BAYHAM: Blaming The Gun, Not The Murderer

“If Jovan Belcher didn’t possess a gun, he and Kasandra Perkins would be alive today.”

-Fox Sports Commentator Jason Whitlock, approvingly quoted by NBC Sports commentator Bob Costas

Driving across predominantly white suburban New Orleans, you’ll see a smattering of small white and blue yard signs that read “Thou Shall Not Kill”.

The lawn signs are part of the New Orleans Archdiocese’s public campaign to combat the city’s high murder rate. Archbishop Gregory Aymond has also requested churches to recite at the conclusion of all Sunday Masses a special “family prayer” asking for divine intervention to stem the tide of violence that is as closely associated with New Orleans’ image as its music and food.

While the effort has good intentions, the signs with the shortest of God’s commandments are literally out of place: the neighborhoods where you’re likely to see the placards are far removed from the blood stained asphalt of the inner city.

Yet I would wager that gun ownership is as prevalent, if not more so, in the relative murder-free corners of suburbia as it is in the violent inner city.
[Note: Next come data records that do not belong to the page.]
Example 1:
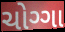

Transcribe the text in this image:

ચોગ્ગા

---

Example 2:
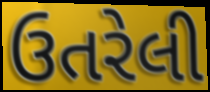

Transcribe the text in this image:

ઉતરેલી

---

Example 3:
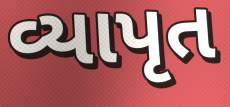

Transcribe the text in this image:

વ્યાપૃત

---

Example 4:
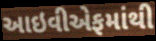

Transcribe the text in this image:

આઇવીએફમાંથી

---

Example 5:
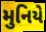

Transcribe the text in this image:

મુનિયે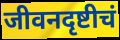
जीवनदृष्टीचं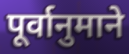
पूर्वानुमानेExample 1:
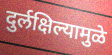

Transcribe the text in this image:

दुर्लक्षिल्यामुळे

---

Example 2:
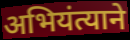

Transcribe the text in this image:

अभियंत्याने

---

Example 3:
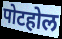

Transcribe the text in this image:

पोटहोल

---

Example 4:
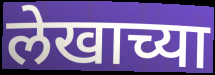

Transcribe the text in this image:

लेखाच्या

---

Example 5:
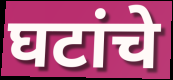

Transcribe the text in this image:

घटांचेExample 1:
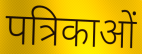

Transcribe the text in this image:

पत्रिकाओं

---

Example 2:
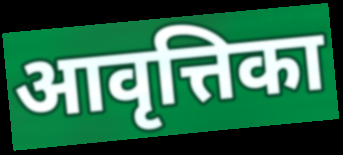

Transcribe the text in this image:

आवृत्तिका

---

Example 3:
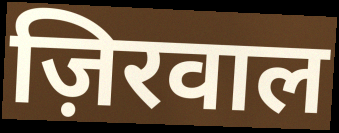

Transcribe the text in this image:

Is American society violent because of the accessibility of guns?

Drugs such as cocaine and marijuana are also illegal, though these contraband substances can be obtained without too much difficulty.
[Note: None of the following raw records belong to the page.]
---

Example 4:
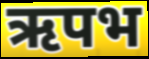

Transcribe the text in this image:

ऋपभ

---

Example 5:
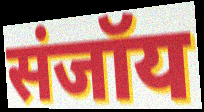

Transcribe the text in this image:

संजॉय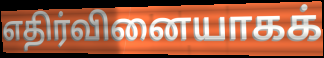
எதிர்வினையாகக்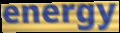
energy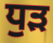
ਧੁੜ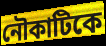
নৌকাটিকে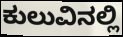
ಕುಲುವಿನಲ್ಲಿ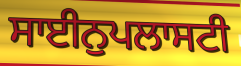
ਸਾਈਨੁਪਲਾਸਟੀ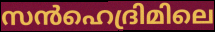
സൻഹെദ്രിമിലെ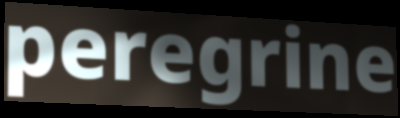
peregrine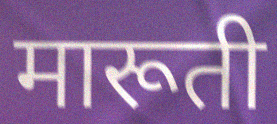
मारूती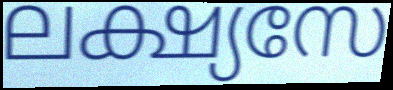
ലക്ഷ്യസേ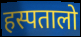
हस्पतालो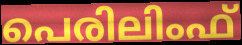
പെരിലിംഫ്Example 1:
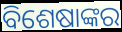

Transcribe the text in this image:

ବିଶେଷାଙ୍କର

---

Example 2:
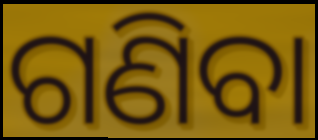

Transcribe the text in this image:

ଗଣିବା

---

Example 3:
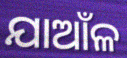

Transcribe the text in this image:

ଯାଆଁଳ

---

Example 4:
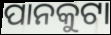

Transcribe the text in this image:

ପାନକୁଟା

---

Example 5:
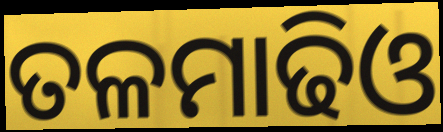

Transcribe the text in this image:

ତଳମାଢିଓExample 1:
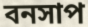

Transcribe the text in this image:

বনসাপ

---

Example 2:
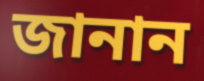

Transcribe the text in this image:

জানান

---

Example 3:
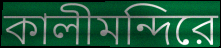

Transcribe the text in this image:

কালীমন্দিরে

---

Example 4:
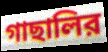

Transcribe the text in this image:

গাছালির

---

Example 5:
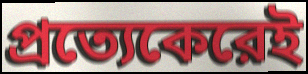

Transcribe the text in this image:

প্রত্যেকেরেইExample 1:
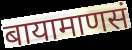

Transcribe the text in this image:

बायामाणसं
Restricting the sale of handguns would not lead to a significant reduction in crime but would have the opposite effect of creating an expanded weapons black market. Brazil has some of the most restrictive gun laws in the world yet its murder rate is much higher than that of the US.

Banning handgun ownership on a national-scale would in essence make criminals out of millions of citizens who will refuse to surrender their weapons, thus redirecting law enforcement resources on individuals who are not a part of the current problem.

Whitlock and Costas framed weapons manufacturers as the villains in the story by pinning the blame on the hardware instead of the individual who pulled the trigger. Their words diminish the concept of personal responsibility and perpetuate the escapist mentality that “it’s always somebody else’s fault”.

Nobody knows why Belcher murdered his girlfriend and then drove to his team’s practice facility to say goodbye to the general manager and coaches before taking his own life, though the linebacker was cognizant that he had committed an unforgivable act and expressed a degree of remorse in his final words and may have believed that he was atoning for it with his last act.

It would be fair to assume that what happens on any given day on the most dangerous streets of New Orleans, Detroit or Chicago is not what took place in Kansas City on Saturday morning.

The Perkins/Belcher tragedy is probably closer to the Benoit murder-suicide in 2007 when pro wrestler Chris Benoit fatally strangled his wife and suffocated his seven-year-old son, placed Bibles near their bodies and hanged himself in their Atlanta-area home.

Head trauma suffered from his two-decades in the ring has been cited as a potential cause for Benoit’s actions. Pro wrestling might be “scripted”, but the near-daily physical abuse endured by the talent is very real.

The demons that tormented Jovan Belcher had more to do with Kasandra Perkins’s death than the weapon.

While the Belcher story gets the press, the bigger problem for America are the “faceless” young killers who don’t value their own lives let alone those of their “nameless” victims.

Rather than just looking at the weapon used to do the deed (the easy/convenient way), why not consider the influences that condition the young murderers of tomorrow by poisoning their minds and numbing their souls?

That’s where accountability gets uncomfortable for media personalities and others, including the Archdiocese of New Orleans.

The root of our violent culture is not Smith and Wesson but the breakdown of the family unit, moral relativism that devalues life at all stages and the expunging of religion from society.

Children who do not fear a mother indifferent to their behavior, a father too many do not know and a God that is reduced to body-art and jewelry are left with only the fear of losing what passes for “respect” in today’s culture of violence.

Whitlock and Costas exploited their respective platforms and the murder-suicide to advance their “gun reform” political agenda while ignoring the cultural and societal decay they professionally thrive in.

As for the Whitlock commentary echoed by Costas, the real issue isn’t the dead football player’s gun ownership but his lack of self-control and abusive treatment of the mother of their child.

If Javon Belcher had not committed domestic violence against his girlfriend, their daughter would still have a mom and dad.

Whitlock and Costas might be inclined to let Belcher off the hook by blaming the gun, but society should know better.